'Come to this box! Come to this box!'
They were sad at parting with it, and would have wished him to ask for anything else, but they would not break their word and showed Blackskin how to get into it, and bade him on no account to take it near whatever was unclean.
Then they said farewell to each other, and Blackskin packed himself carefully into the box (which was rather small for a tall man), and in a minute he was blown far out to sea.
'West wind! West wind! Come to this box,' he cried, and the west wind came, and blew and blew, till it blew him to the shore, not far from his own town. And when he saw where he was, he got out and shook himself and stretched his arms and legs, and hid the box away in the branches of a tree.
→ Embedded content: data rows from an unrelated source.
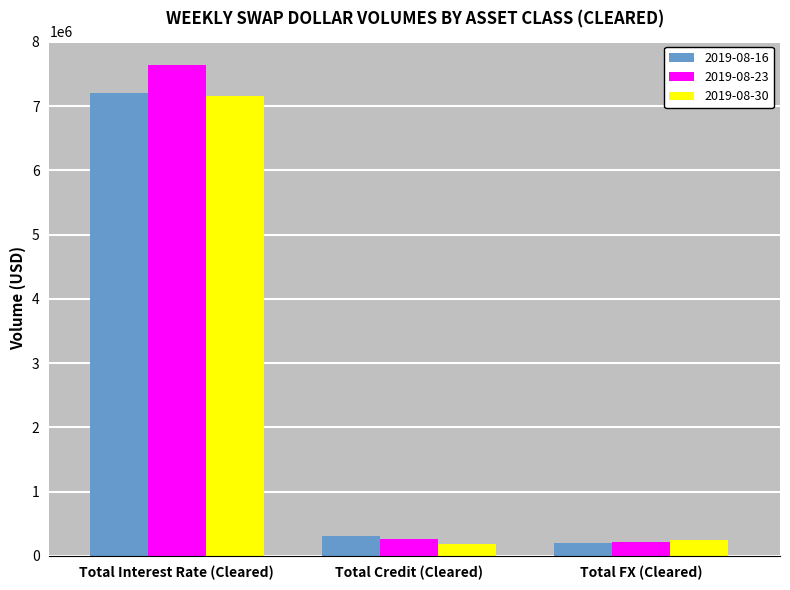

What is the value of the 2019-08-23 bar at the 2nd from the left?

255859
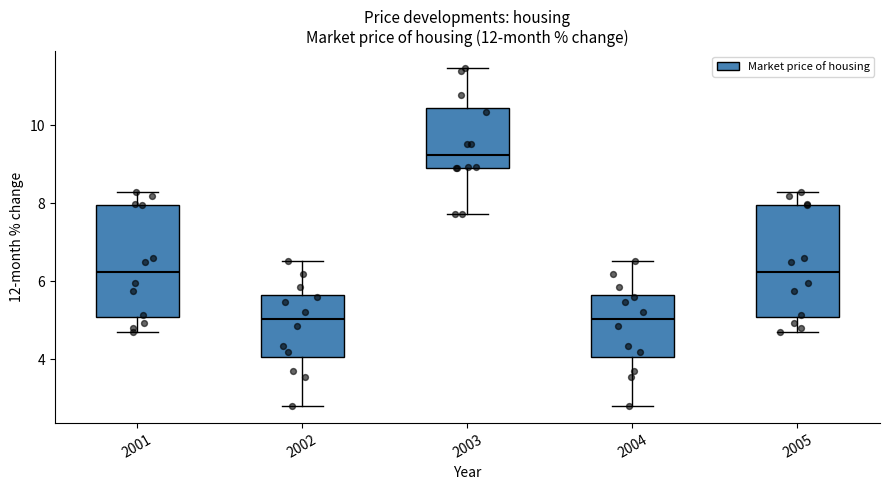

Reading left to right, read every box against the y-axis: the position of its median line, the range the box covers, and the ends of its whiskers. The values are not printed on the chart, so give them approximately, as read against the axis.

2001: median 6.2, box 5.0 to 8.0, whiskers 4.6 to 8.2
2002: median 5.0, box 4.0 to 5.6, whiskers 2.8 to 6.6
2003: median 9.2, box 9.0 to 10.4, whiskers 7.8 to 11.4
2004: median 5.0, box 4.0 to 5.6, whiskers 2.8 to 6.6
2005: median 6.2, box 5.0 to 8.0, whiskers 4.6 to 8.2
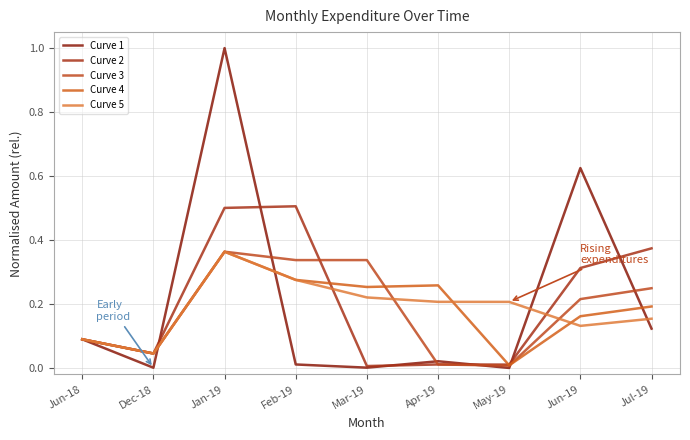

How many lines are shown in the chart?

5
After that he walked home.
The first person he saw was his uncle's wife, who welcomed him gladly, for next to the chief she loved Blackskin better than anybody. He then sent a messenger to beg all the townspeople to assemble together, and they obeyed; but those who had been cruel to him came unwillingly, for they feared his wrath always, and hoped he had disappeared for ever. And when they lifted their glance and beheld him strong and tall and able to force men to do his will, even though they liked it little, they trembled more than before for the doom he might pronounce on them. As for Blackskin, his eyes shone with an angry light; but he said to himself:
'It is my own fault. If I had not let them do as they like, they would never have dared to treat me in that way. It is not just to punish them: I will forgive them.' But before he had time to tell them so, the men who had left him on the island had run away in terror, and hid themselves in the woods; thus they were not present at the assembling of the people, nor heard of the welcome given him by many. Then Blackskin looked round him, and spoke these words, and some who listened to him hung their heads with shame:
'You know of yourselves what cruelty you showed me, and you do well to be ashamed of it; and those who are cruel to people because they think they are weaker than themselves will always have reason to feel shame. Remember this, and do not make fun of poor people any more, as you did in the days when my uncle was chief.'
This is what Blackskin said.
[Tlingit Myths and Texts, recorded by John R. Swanton.]